Saying Nicholas is pumped for Christmas this year is an understatement.  I think he's actually more excited to decorate the house than he is about Santa coming.  He tells me, "Mommy, me and you can do all the decorating...I will help you and you will test the lights for me...and I will put the trees together for you.  We need lots of decorations and lots of lights...oh, and we have to decorate the outside of our house too!"

I have to admit, his help to put together the memory tree was rather impressive!


Sorry Grammy

Poppie's moto "anything for my William" drives him to given up his cell phone at a little hand raised with a ""hummh" requesting it...even if it results in leaving poor Grammy hanging on the phone forever.

Friday, December 3, 2010

"Is that William?"

This afternoon, Nicholas was snuggled up beside me as I was checking my email.  Along the right column of hotmail was an ad for St. Jude's with a picture of a bald, pale child.  Nicholas pointed and said, "Mommy, is that William?" 

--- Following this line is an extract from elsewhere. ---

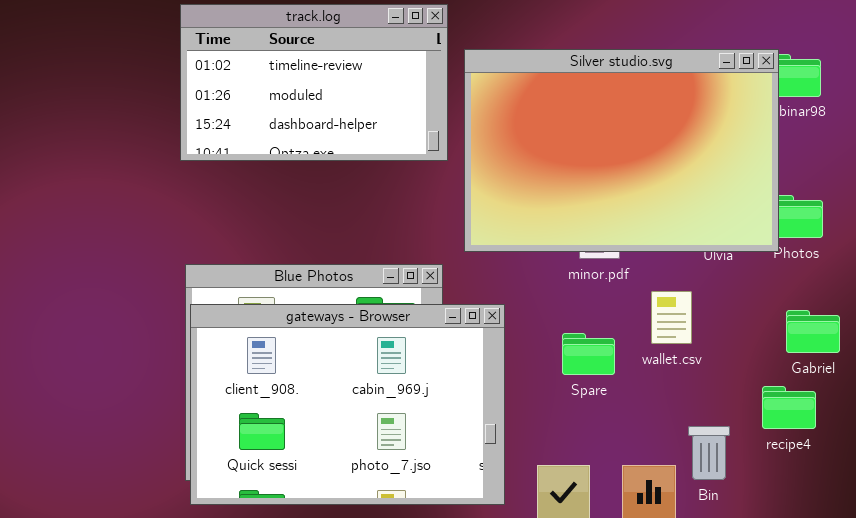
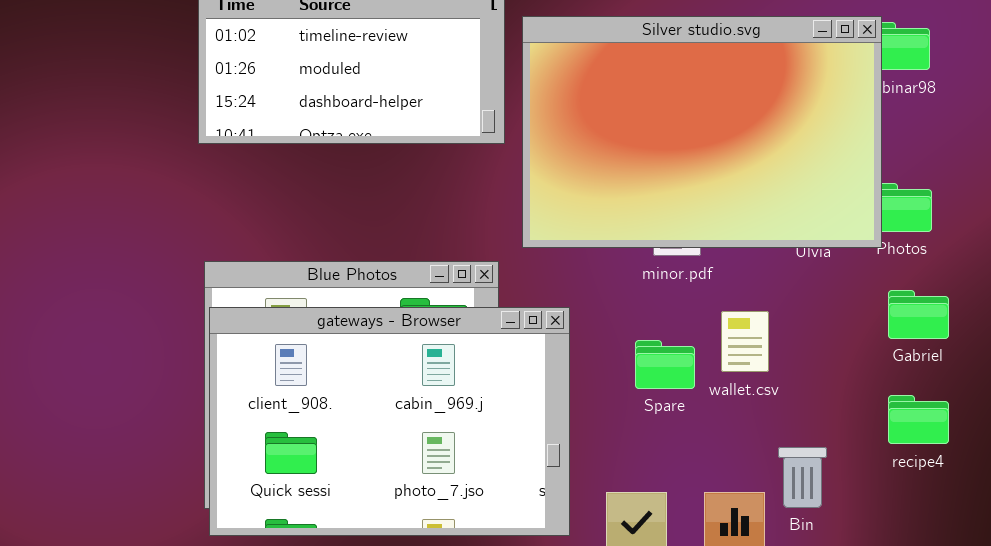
wallet.csv: [651,291,692,344] -> [721,311,769,372], moved
Gabriel: [786,310,840,353] -> [888,290,949,339], moved
recipe4: [762,386,816,429] -> [888,395,949,444], moved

Words can't describe the feeling that came over me.  I immediately became choked-up and even struggled to get the words out of my mouth, "Oh no honey."  Well, my intuitive Nicholas didn't seem to believe me....he awkwardly paused and said, "Well, who is it?"  I said, "Just a little boy." 

As soon as the words came off my tongue, I noticed the text in the ad, "her New Years wish."

I instantly felt a lump in my throat.

All day, I continued to think about this interaction with Nicholas.  It bothered me but yet I couldn't pinpoint why it had so greatly upset me. Days later and many more hours of reliving the conversation, I've come to the understanding that its the realization of no matter how much you genuinely want to put the whole "cancer" experience behind us, you can't.  Period.  Its forever changed each and every one of us...even Nicholas at just 4-years old....its changed how we see the world, how we interact with others, our priorities, our values... and how even just a simple internet advertisement can make us feel in an instant.